Data supplied start

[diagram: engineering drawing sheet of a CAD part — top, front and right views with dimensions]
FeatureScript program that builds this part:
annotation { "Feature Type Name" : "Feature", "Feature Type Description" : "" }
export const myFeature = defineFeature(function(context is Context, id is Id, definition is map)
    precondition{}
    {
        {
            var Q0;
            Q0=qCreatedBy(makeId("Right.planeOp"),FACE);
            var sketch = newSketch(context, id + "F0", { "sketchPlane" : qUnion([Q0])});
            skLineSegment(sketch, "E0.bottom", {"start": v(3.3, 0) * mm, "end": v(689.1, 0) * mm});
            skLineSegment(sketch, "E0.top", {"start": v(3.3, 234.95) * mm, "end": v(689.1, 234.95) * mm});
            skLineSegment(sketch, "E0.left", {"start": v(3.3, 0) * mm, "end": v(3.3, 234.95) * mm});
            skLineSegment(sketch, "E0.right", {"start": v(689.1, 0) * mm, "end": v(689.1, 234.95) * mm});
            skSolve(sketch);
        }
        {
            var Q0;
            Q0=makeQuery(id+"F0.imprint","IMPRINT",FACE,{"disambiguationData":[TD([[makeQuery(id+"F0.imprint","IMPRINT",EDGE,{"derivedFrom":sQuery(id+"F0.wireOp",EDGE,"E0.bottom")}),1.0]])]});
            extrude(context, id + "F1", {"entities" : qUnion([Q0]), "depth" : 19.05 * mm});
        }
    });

Data supplied end

Task to complete
Convert each line of the material above into a JSON list of strings, one entry per line, and omit any blank lines.

Output for this task
[
  "[diagram: engineering drawing sheet of a CAD part — top, front and right views with dimensions]",
  "FeatureScript program that builds this part:",
  "annotation { \"Feature Type Name\" : \"Feature\", \"Feature Type Description\" : \"\" }",
  "export const myFeature = defineFeature(function(context is Context, id is Id, definition is map)",
  "    precondition{}",
  "    {",
  "        {",
  "            var Q0;",
  "            Q0=qCreatedBy(makeId(\"Right.planeOp\"),FACE);",
  "            var sketch = newSketch(context, id + \"F0\", { \"sketchPlane\" : qUnion([Q0])});",
  "            skLineSegment(sketch, \"E0.bottom\", {\"start\": v(3.3, 0) * mm, \"end\": v(689.1, 0) * mm});",
  "            skLineSegment(sketch, \"E0.top\", {\"start\": v(3.3, 234.95) * mm, \"end\": v(689.1, 234.95) * mm});",
  "            skLineSegment(sketch, \"E0.left\", {\"start\": v(3.3, 0) * mm, \"end\": v(3.3, 234.95) * mm});",
  "            skLineSegment(sketch, \"E0.right\", {\"start\": v(689.1, 0) * mm, \"end\": v(689.1, 234.95) * mm});",
  "            skSolve(sketch);",
  "        }",
  "        {",
  "            var Q0;",
  "            Q0=makeQuery(id+\"F0.imprint\",\"IMPRINT\",FACE,{\"disambiguationData\":[TD([[makeQuery(id+\"F0.imprint\",\"IMPRINT\",EDGE,{\"derivedFrom\":sQuery(id+\"F0.wireOp\",EDGE,\"E0.bottom\")}),1.0]])]});",
  "            extrude(context, id + \"F1\", {\"entities\" : qUnion([Q0]), \"depth\" : 19.05 * mm});",
  "        }",
  "    });"
]